Start of Selection

John Wesley Ewell (born March 25, 1957) is an American serial killer and former activist who murdered four residents of the Hawthorne neighborhood in Los Angeles in 2010. Ewell had previous convictions for violent crimes dating back to the 1980s, and in the 1990s and 2000s he advocated against California's "3-strikes law". During his time advocating, he appeared in a 2006 episode of The Montel Williams Show to express his opinion. Following a guilty plea in 2019, he was sentenced to four consecutive life terms without parole.

Early life 
Ewell was born on March 25, 1957, in Los Angeles. Not much is known about his childhood, but throughout his life, he had a lengthy criminal record. In 1985, he was arrested for forcing a woman to withdraw money from an ATM at gunpoint, and was also separately arrested after forcing a man out of a parked truck, binding him, and stealing his wallet.

In 1989 he was convicted of robbery and burglary. In 1995, he was arrested was charged with check forgery, and, under California's 3-strike law, he was made available for a possible 25-year to life sentence. However, under the agreement of a plea deal, he was sentenced to seven years in prison.

After his release, he found a job as a hairdresser and worked partially as a handyman. He also starting advocating in protest against the 3-strike law. In 2006, Ewell was one of several guests to appear in an epsisode of Montel Williams's talk show "The Montel Williams Show", where he indicated his fear of going to prison forever.  In 2010, Ewell was arrested in Huntington Park after committing a burglary. He pleaded guilty to the crime. He remained free awaiting sentencing when he was re-arrested after he was caught shoplifting. For that crime, he was released on $20,000 bail.

Murders 
Ewell committed his first murder on September 24, 2010, when he broke into the home of 80-year-old Hanna Morcos in Hawthrone. He bound Morcos' hands behind his back using a window cord, and subsequently began to beat him with his fists and a blunt object. The beating ultimately made Marcos suffer a fatal heart attack. Later that day in the afternoon, a family member entered his home and found Marcos' body face down. 

Under a month later, on October 13, Ewell traveled two homes down from where he lived and broke into the home of 53-year-old Denise Roberts. Once again, Ewell bound Roberts hands behind her back, gagged, strangled her to death. He robbed the place, before once again leaving.

Nine days later, on October 21, Ewell, posing as a utility man, entered the home of Leamon Caroll Turnage and his wife Robyn, both 69 and 57, respectively, who had earlier returned from a Florida vacation. Ewell bound the couple one by one, strangled them to death before once again, robbing the house and taking jewelry. Their bodies were discovered by police officers doing a welfare check days later, after they had failed to contact family members. While investigating the Turnage's deaths, police discovered a surveillance video of a black man looting an ATM with Robyn's credit card.

End of Selection

### Your task
Please extract the stretch of the John Wesley Ewell article from "Nine days later, on" through "Robyn's credit card.", copying it word for word.

Start of Data rows

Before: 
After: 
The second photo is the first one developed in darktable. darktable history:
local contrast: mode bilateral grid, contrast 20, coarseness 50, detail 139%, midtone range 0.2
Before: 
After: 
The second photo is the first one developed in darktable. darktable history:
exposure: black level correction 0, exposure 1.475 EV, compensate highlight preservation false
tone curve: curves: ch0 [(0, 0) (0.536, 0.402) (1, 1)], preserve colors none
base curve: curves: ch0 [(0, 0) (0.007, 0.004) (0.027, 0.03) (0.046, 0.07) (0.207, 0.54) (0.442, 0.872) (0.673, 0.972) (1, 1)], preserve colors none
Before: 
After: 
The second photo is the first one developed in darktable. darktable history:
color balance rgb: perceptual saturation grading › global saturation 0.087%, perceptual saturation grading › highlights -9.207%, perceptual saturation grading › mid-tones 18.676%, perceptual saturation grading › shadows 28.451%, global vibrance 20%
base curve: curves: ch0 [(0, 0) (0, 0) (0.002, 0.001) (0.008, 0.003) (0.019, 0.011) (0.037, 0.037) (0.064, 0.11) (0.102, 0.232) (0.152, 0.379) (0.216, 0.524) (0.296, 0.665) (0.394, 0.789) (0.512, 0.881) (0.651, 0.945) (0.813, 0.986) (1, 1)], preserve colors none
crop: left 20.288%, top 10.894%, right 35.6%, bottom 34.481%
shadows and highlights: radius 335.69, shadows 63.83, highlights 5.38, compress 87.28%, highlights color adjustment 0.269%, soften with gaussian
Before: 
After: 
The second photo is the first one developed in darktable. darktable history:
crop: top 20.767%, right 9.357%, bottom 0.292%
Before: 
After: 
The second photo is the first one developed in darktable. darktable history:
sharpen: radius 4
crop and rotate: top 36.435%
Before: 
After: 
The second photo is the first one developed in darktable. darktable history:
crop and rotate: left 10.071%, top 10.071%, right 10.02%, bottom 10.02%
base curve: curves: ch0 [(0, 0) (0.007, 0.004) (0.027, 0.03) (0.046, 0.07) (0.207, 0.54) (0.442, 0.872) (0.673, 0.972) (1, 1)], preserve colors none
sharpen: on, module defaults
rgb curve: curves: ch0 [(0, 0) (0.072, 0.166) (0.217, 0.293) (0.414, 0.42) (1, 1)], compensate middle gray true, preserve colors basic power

End of Data rows

### Response
Nine days later, on October 21, Ewell, posing as a utility man, entered the home of Leamon Caroll Turnage and his wife Robyn, both 69 and 57, respectively, who had earlier returned from a Florida vacation. Ewell bound the couple one by one, strangled them to death before once again, robbing the house and taking jewelry. Their bodies were discovered by police officers doing a welfare check days later, after they had failed to contact family members. While investigating the Turnage's deaths, police discovered a surveillance video of a black man looting an ATM with Robyn's credit card.